Midge Purce, Thorns vs. Reign, 9.7.18

PORTLAND, Ore. – The National Women’s Soccer League walks the same path as the rest of the United States sports landscape in having playoffs, a custom that deviates from much of the soccer world. But for the players about to experience NWSL Playoff soccer for the first time when Portland Thorns FC hosts Seattle Reign FC (12pm PT, Lifetime | TICKETS| Presented by Tillamook Yogurt) – players like Andressinha, Ellie Carpenter, Ana Crnogorčević, and Midge Purce – this won’t be the first time they’ve faced a winner-take-all scenario.


“I was in Frankfurt, and at the end of the season, you have a Champions League final, or you have a (German) Cup final,” Crnogorčević explains, having joined Portland from her long-time Bundesliga club this spring. The Switzerland international was part of FFC Frankfurt’s European titlist three years ago, a team that defeated Paris Saint-Germain in the Champions League final.


Still, for Crnogorčević, the leadup to her first NWSL playoff game has taken on a distinct feel.


“This is a special week,” she admits, following the team’s first full training session of the week. “It feels special. It’s also a week where the team gets closer … You need each other.”


It’s a element that also stands out to Carpenter, who has played in Olympics and Asian Football Confederation championships with Australia. But “for club, I haven't made a semi or a final,” she says.


“[The NWSL playoffs are] different because we played a whole season together. All the hard work and sacrifice we’ve put in, and it’s coming down to these last two games. It makes it even more special that we could have two more home games, in a row.


“That’s an amazing thing that we can give to our fans,” she says. “They’re going to be a really big part of how we play, with 21,000 people in the stands.”


That, above all else, is why Saturday may be different. While players like Crnogorčević and Carpenter have played must-win games at the highest levels, those matches often see smaller crowds. Fourteen of the 26 games at the 2016 Summer Olympics failed to match the 21,144 in attendance at Friday’s regular-season Thorns-Reign game, and while only 34 of the 56 games at the prior year’s World Cup eclipsed Providence Park’s capacity, crowds at major tournaments tend to show split allegiances, or perhaps a majority of neutrals.


Though there will surely be Reign fans in Goose Hollow on Saturday, the predominant element at Providence Park at Saturday will be aligned with the Rose City Riveters, who will be supporting the Thorns.


“I’m so excited,” Purce said, four days before the first playoff game of her professional career. “This is incredible, to me. And the fact that we’re here, at home, and we secured that? I think this is insane. I’m just trying to soak it all in.”

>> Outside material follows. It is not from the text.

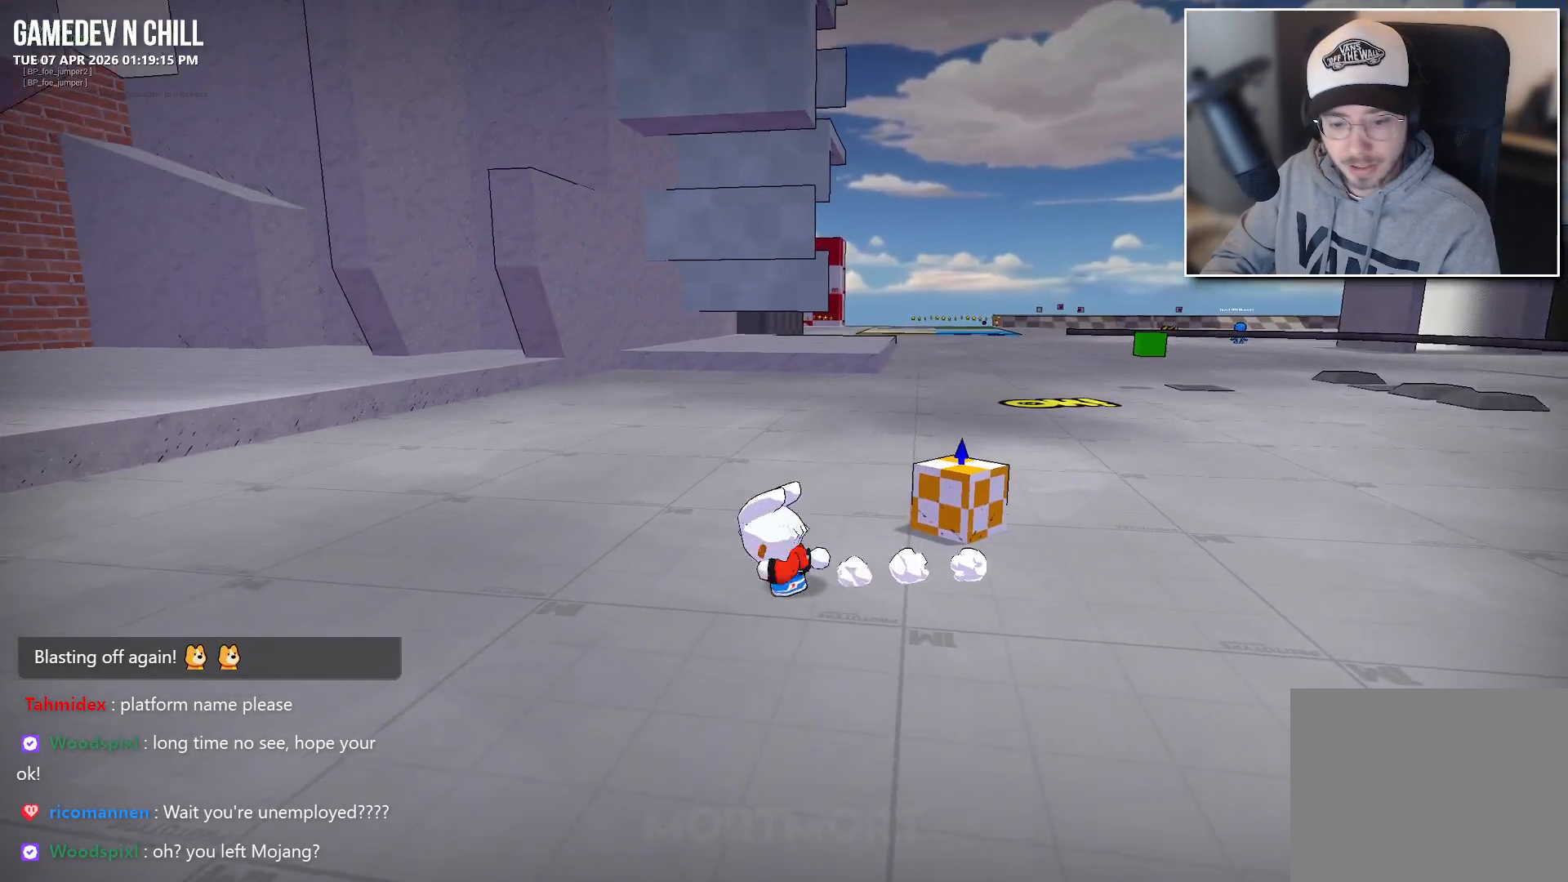
{"buttons": ["B"], "left_stick": "left", "right_stick": "center", "events": [[100, "L2", "up"], [117, "A", "up"], [500, "B", "down"]]}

Purce’s excitement is shared throughout the team, but the impact of that feeling on the week’s preparations is something different. Player for player, Thorns said Tuesday’s training session was like any other practice head coach Mark Parsons led throughout the season. And within that session, the day’s tasks overshadowed the specter of the coming playoff.


“There’s for sure a bit of a buzz this morning in our locker room …,” Purce confesses. “That feels good, but other than that, practice was similar to the practices we had. We’ve been working on the same things that we’ve been working on and perfecting and polishing.”

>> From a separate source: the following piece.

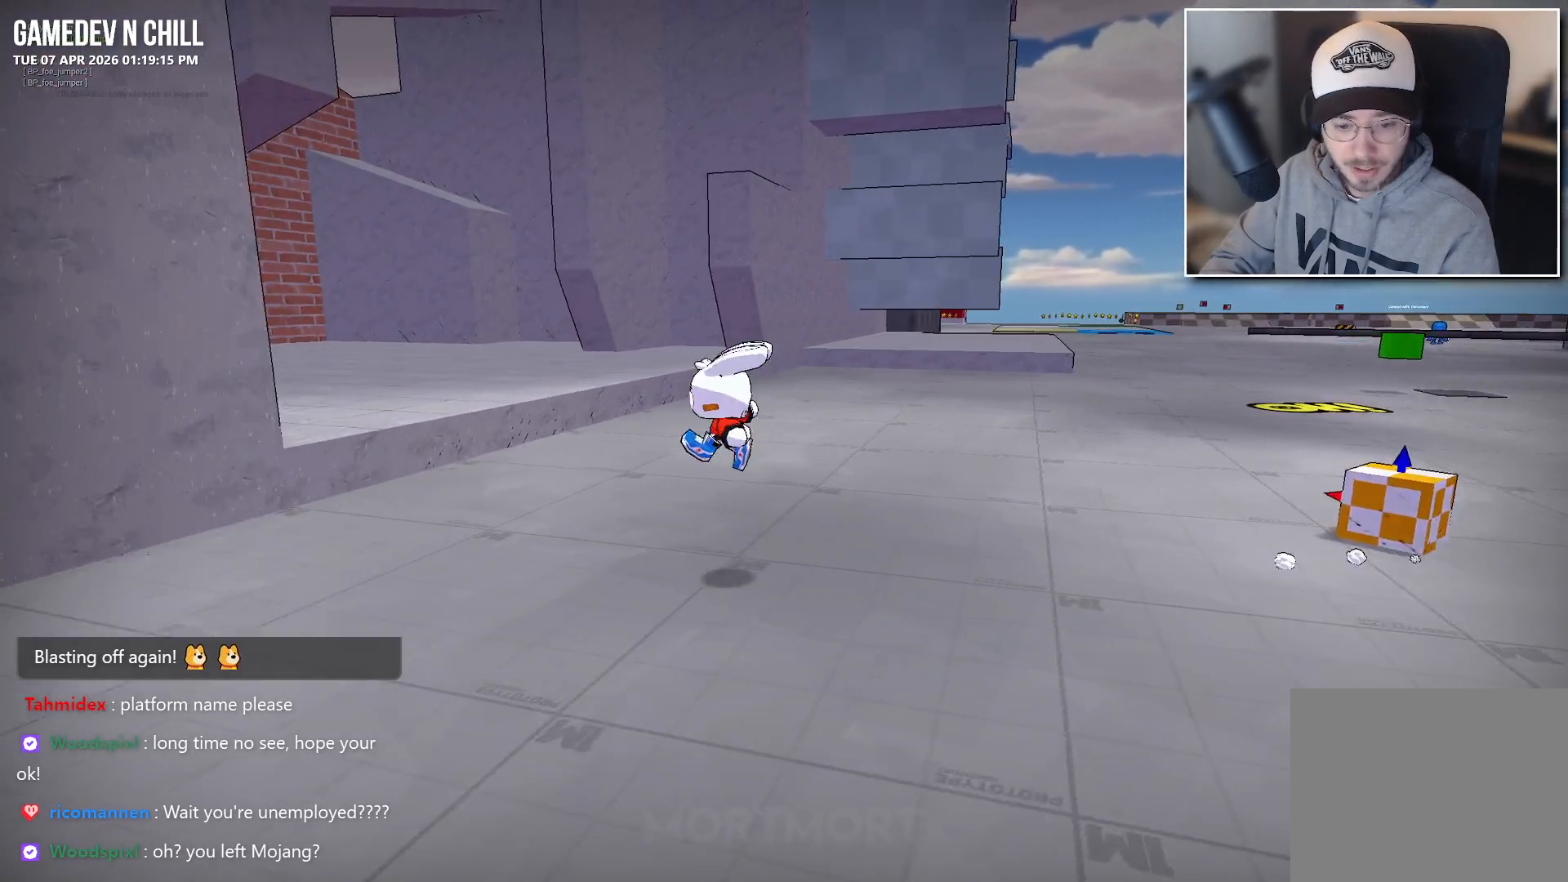
{"buttons": [], "left_stick": "up-right", "right_stick": "center", "events": [[100, "B", "up"], [267, "left_stick", "up"], [367, "left_stick", "up-right"]]}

Perhaps it helps that the team has considered itself in playoff mode for some time. Although Tuesday’s practice may have felt like another day at the park, those days have, over the last months of the season, been defined by an implicit urgency. There was a time this summer when Portland’s playoff fate was in doubt, and even after that, the push for home field advantage came into focus. Though the team is preparing for a season-defining game on Saturday, so many matches through the season’s final rounds felt like make-or-break moments.


“For us, every game was so important, because we needed the points,” Crnogorčević explains. “We dropped some points at the beginning of the season, and it was clear: we need three points; we need three points; we need three points. Since July, it was clear. You always had to prepare to be at your best.”


It’s a sentiment that was echoed by midfielder Celeste Boureille, who is on the verge of starting in the playoffs for the first time. Asked if this week’s preparations are different from the knockout round experiences in her past – her NCAA tournament games at Cal-Berkeley, or her semifinal appearance this offseason with the W-League’s Brisbane Roar – Boureille confessed the comparisons hadn’t crossed her mind.


“I feel like I haven’t really thought of it like that, when you say that,” she says. “But at the same time, every game this season has been so important. Last weekend felt like it was a playoff game, because we wanted to host so badly.


“Going into it this weekend, I’m just going to keep the mentality that we’ve had, all these games. We have to win. No matter what. No, I haven’t really thought about it any differently.”


Perhaps, for the team, the turnaround from Friday is too quick to get too caught up in playoff talk. Even the first timers are able to compartmentalize the postseason, knowing it’s there while remembering what’s made the team successful. And even in the eyes of those who haven’t been here before, translating that success to the playoffs will hinge on staying true to what’s worked.


“That’s the key to performing in these big games, even though I haven’t performed in a big game similar to this one,” Purce says. “I’m just trying to keep it business as usual, normal as usual. You know what you need to do. Handle your responsibilities. The rest should fall into place.”